─── Texto mostrado ───

Por varias décadas, una artista costarricense salía a pasear por los extensos parques y bosques protegidos que florecían tras su casa: cerezos, manzanos, tilos, cedros, hongos, aves y flores la recibían. Llevaba consigo un taburete y dibujaba; se llevaba a casa setas, ramas, semillas. “No podía llegar a la casa con las manos vacías, siempre llegaba con alguna cosita”, recuerda.

Flora María Sáenz de Langlois, hoy de 90 años, convivió con la naturaleza –y la vibrante comunidad artística de Door County– por décadas. Enviudó joven, pero nunca estuvo sola: tenía sus árboles, sus colegas, sus exposiciones y sus clases.

La hija de la artista Luisa González Feo (hermana del exministro de Cultura y también pintor, Guido Sáenz), de vuelta en Costa Rica desde hace siete años, hizo su vida y su carrera en Estados Unidos, rodeada de la belleza natural en la zona de los lagos, pero en sus paisajes siempre asomaban flores y hojas del trópico. “Esa simbiosis con la naturaleza que toda la vida ha sido parte de mi persona… Debe haber un arbolito creciendo ahí adentro”, bromea.

“Flora, dominio de la fauna”

El apartamento de Sáenz, en Sabana Oeste, reposa silencioso e invadido de luz. Cada mañana, tras vestirse, desayunar y leer el periódico, la artista camina hacia su estudio y se dedica a pintar. Su espacio de trabajo alberga sus utensilios en ordenadas cajitas, obras en proceso y muchos bocetos, recortes de diarios y libros.

Una mañana reciente, Sáenz nos recibió junto a la curadora María Enriqueta Guardia-Yglesias (ella me había contado del trabajo “extraordinario” de Sáenz: “Nadie en el país trabaja las técnicas que ella utiliza”, aseguró). Alegre y satisfecha de hablar en detalle de su arte, Sáenz nos mostró un álbum en el que recogió, a lo largo de los años, todo lo que se publicaba en Estados Unidos sobre ella.

“Desde que se mudó a la Door Peninsula, en el verano de 1980, (...) ha empezado a lidiar con asuntos de transformación, utilizando el pájaro emergiendo de la figura femenina como un símbolo de libertad y crecimiento personal”, escribía el crítico James Auer en The Milwaukee Journal .

Otros símbolos, como la Madre Tierra, nidos, casas antiguas y torrecillas elevadas sobre floridos paisajes recorren su obra, que una mirada superficial juzgaría de ingenua.

Vistos en conjunto, sus cuadros, elaborados con una sofisticada atención al detalle, minuciosamente conocedores de la naturaleza, y poblados de fantásticos personajes que danzan y celebran la armonía con el entorno, traslucen la compleja y amorosa relación con la naturaleza de una artista paciente, dedicada. Florecen. Vibran.

───

### Sobre este ejercicio
Responde según el texto sobre la artista:
1. ¿Cuántos años tiene hoy Flora María Sáenz de Langlois?
2. ¿En qué zona de Costa Rica está su apartamento?
3. ¿En qué periódico escribía el crítico James Auer?

─── Material proporcionado ───

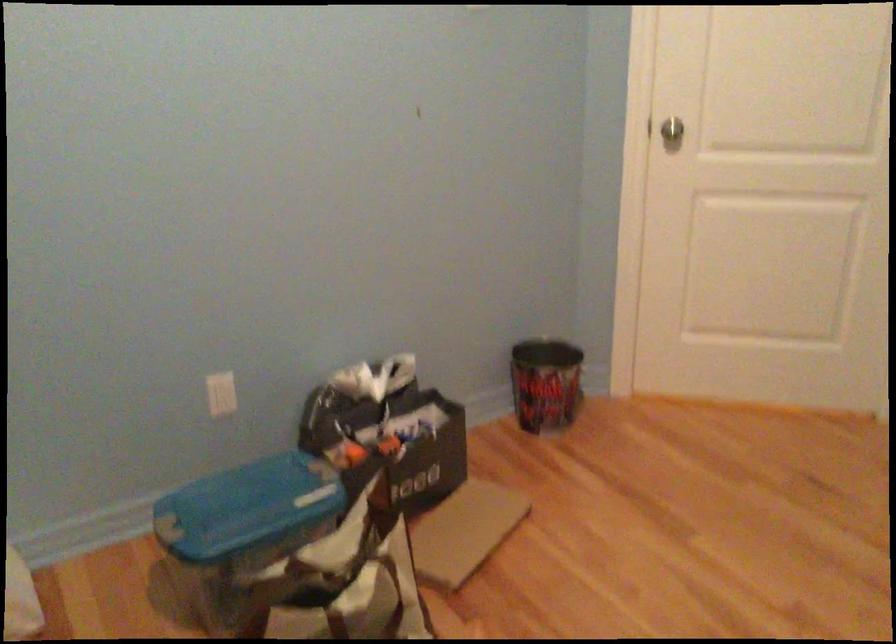
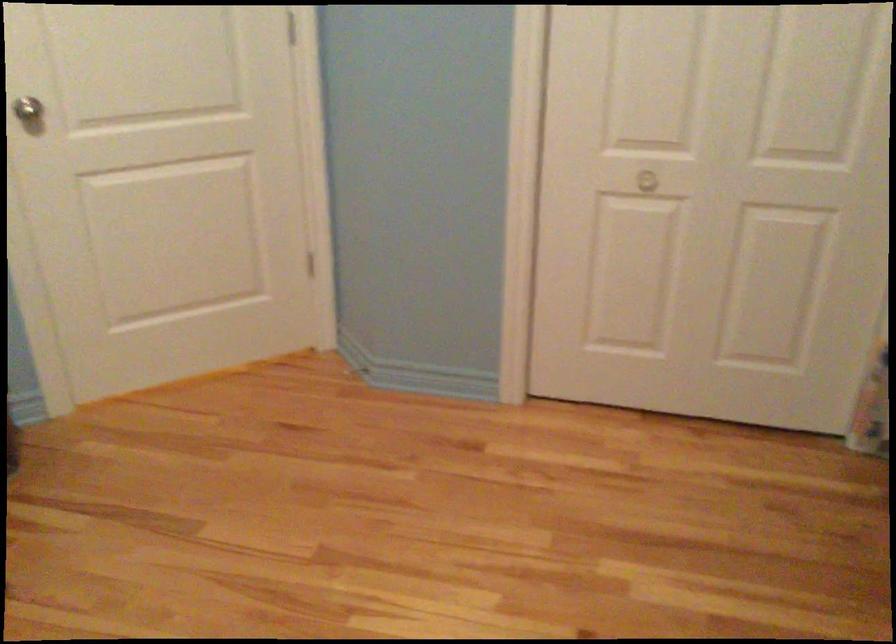
Find the pixel in the second image that matches pixel 676 133 in the first image.

(29, 111)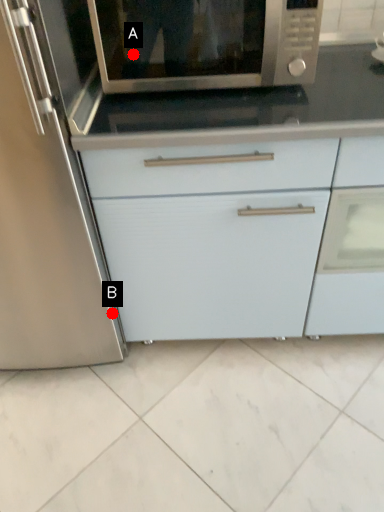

───

### Respuesta
1. 90 años.
2. En Sabana Oeste.
3. En The Milwaukee Journal.